It’s Oscar season again – which means it’s that time of the year when the least deserving films get a ton of ‘spotlight’ (pun not intended) and the ones that do deserve eyeballs are treated like adopted children by a tyrannical step mother.

To be fair the Academy did do some things right by giving films like Moonlight their due. This year’s nominees feel like they’re a panicked reaction to the drubbing that the Academy rightfully received last year when the Best Film nominees were revealed. It also led to the #OscarSoWhite campaign. And suddenly this year, the Oscars are not so white after all.
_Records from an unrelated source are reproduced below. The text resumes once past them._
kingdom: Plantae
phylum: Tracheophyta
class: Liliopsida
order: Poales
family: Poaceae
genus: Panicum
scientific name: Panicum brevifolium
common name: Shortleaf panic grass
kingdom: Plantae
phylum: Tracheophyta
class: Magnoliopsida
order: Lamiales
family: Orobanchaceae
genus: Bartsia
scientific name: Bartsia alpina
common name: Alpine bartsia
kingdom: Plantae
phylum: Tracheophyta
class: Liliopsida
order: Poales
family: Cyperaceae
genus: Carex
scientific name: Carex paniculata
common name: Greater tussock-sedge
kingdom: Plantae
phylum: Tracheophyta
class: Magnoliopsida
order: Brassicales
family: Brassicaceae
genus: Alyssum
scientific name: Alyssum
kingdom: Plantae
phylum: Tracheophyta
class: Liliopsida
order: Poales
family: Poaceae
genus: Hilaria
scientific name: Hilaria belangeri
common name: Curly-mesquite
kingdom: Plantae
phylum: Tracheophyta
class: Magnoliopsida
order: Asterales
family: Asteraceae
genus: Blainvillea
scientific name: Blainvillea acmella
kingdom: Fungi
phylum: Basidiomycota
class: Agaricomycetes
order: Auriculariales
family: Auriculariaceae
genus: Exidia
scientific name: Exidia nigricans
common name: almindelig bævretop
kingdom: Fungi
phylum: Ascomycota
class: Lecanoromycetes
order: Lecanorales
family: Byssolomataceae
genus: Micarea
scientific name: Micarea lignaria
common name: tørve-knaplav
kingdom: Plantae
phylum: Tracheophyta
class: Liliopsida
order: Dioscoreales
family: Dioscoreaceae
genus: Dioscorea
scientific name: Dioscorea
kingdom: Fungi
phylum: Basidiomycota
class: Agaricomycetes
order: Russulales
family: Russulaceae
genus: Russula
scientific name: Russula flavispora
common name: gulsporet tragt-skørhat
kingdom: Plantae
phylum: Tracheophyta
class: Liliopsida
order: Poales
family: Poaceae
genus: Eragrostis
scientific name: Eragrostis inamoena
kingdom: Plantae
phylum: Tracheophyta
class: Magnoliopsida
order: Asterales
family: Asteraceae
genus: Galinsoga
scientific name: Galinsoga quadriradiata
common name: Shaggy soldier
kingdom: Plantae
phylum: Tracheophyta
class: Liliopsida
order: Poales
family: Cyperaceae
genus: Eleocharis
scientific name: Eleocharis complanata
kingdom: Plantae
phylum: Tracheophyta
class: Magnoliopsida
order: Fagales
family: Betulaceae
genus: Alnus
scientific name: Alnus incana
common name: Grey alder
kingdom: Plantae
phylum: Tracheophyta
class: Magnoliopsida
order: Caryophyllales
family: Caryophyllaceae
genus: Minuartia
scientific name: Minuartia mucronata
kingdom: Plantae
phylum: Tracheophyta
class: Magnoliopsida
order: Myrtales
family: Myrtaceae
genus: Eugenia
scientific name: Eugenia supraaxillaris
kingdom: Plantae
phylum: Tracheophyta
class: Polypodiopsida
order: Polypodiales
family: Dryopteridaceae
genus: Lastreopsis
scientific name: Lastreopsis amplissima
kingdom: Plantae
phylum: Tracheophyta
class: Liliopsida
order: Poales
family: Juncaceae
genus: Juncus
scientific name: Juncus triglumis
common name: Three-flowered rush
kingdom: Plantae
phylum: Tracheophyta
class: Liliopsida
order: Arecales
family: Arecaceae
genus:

But that still didn’t offset their practice of completely snubbing some deserving films. Of course the popular narrative excuse is that winning an Oscar is a gift and not a birthright, but it’s hard to not be frustrated when films like the ones listed below are given the cold shoulder by the Academy.

Deadpool

Ask anyone to pick the most entertaining, most memorable film of 2016 and the immediate answer would be Tim Miller’s superhero cliché bashing Deadpool. When Deadpool flips in the air backwards and fires a bullet that goes through three different heads splattering blood on the camera, it’s some seriously dazzling fun.

If exquisitely choreographed action, ribtickling-ly funny dialogue, razor sharp editing, crowd pleasingly fun dark irony and an R rating that made every other film studio grow a pair and experiment does not equal cinema that deserves to be recognized by the Academy, then nothing does. The snub echoes James Cameron’s recent statement that the Academy generally never supports commercially successful films – which also explains why Amy Adams wasn’t nominated for Arrival that made an unexpected amount of money.

Swiss Army Man 

I can’t imagine how studio execs reacted when the Daniels pitched their film – which is a dark comedy about a lonely man’s bromance with a farting corpse. The fact that this film got made — with two recognizable stars, Daniel Radcliffe and Paul Dano as leads — was a feat in itself. It was incredible to see how the film turned into a heartwarming social commentary on man’s isolation in a post modern world.

There has never been a film like this one before, and it’s pitiable that the Academy cannot recognise uniqueness in cinema. Swiss Army Man has introduced a whole new cinematic language and it deserved some love from the Academy especially because it’s made by first time directors.

The Handmaiden 

Park Chan Wook is like the inverse of Meryl Streep. Every film that he does is terrific, but he never gets nominated. Not only did this film contain the best production design in 2016 but also a lushly messed up narrative typical of Wook’s work. It’s hard to justify the presence of some of the films in the Foreign Language nominations not just because they’re bland in comparison to The Handmaiden but also because they just don’t have the finesse and pitch black social commentary that Wook’s work offers so effortlessly.

Paterson 

If there’s a male performance that truly stands out in 2016, it’s Adam Driver’s exquisitely relatable turn as a bus driver in Jim Jarmusch’s Paterson. This is the kind of performance that says a lot without really mouthing much dialogue, much like the film in which a ton of things happen metaphorically even though the plot doesn’t move ahead physically.

Jarmusch’s direction feels like poetry in motion, bursting at its seams with symbolism and a lively beating heart. It’s the kind of a film a filmmaker or filmmaking community would appreciate because it’s about an artist struggling to emerge from the shell of an everyday man, and it deals with conflicts in an all too real manner.

The Witch 

Horror films get a bad rap because the good ones are seldom regarded as genuine works of art and are mostly dismissed as ‘scary movies to watch on a date’. The Witch, directed by debutant Robert Eggers is not that kind of a film; this is a solid, beautifully crafted drama with a supernatural twist that offers a surprising level of social interpretation.

The witch in the film is not present for mere shock value but as a tool to extrapolate the evils of mankind and the oppressive nature of religion as a whole. If there’s any consolation, the Academy did recognise Babak Anvari’s horror film Under the Shadow, which also offers a supernatural angle doubling as social commentary, but the Witch is simply a far superior film in every aspect.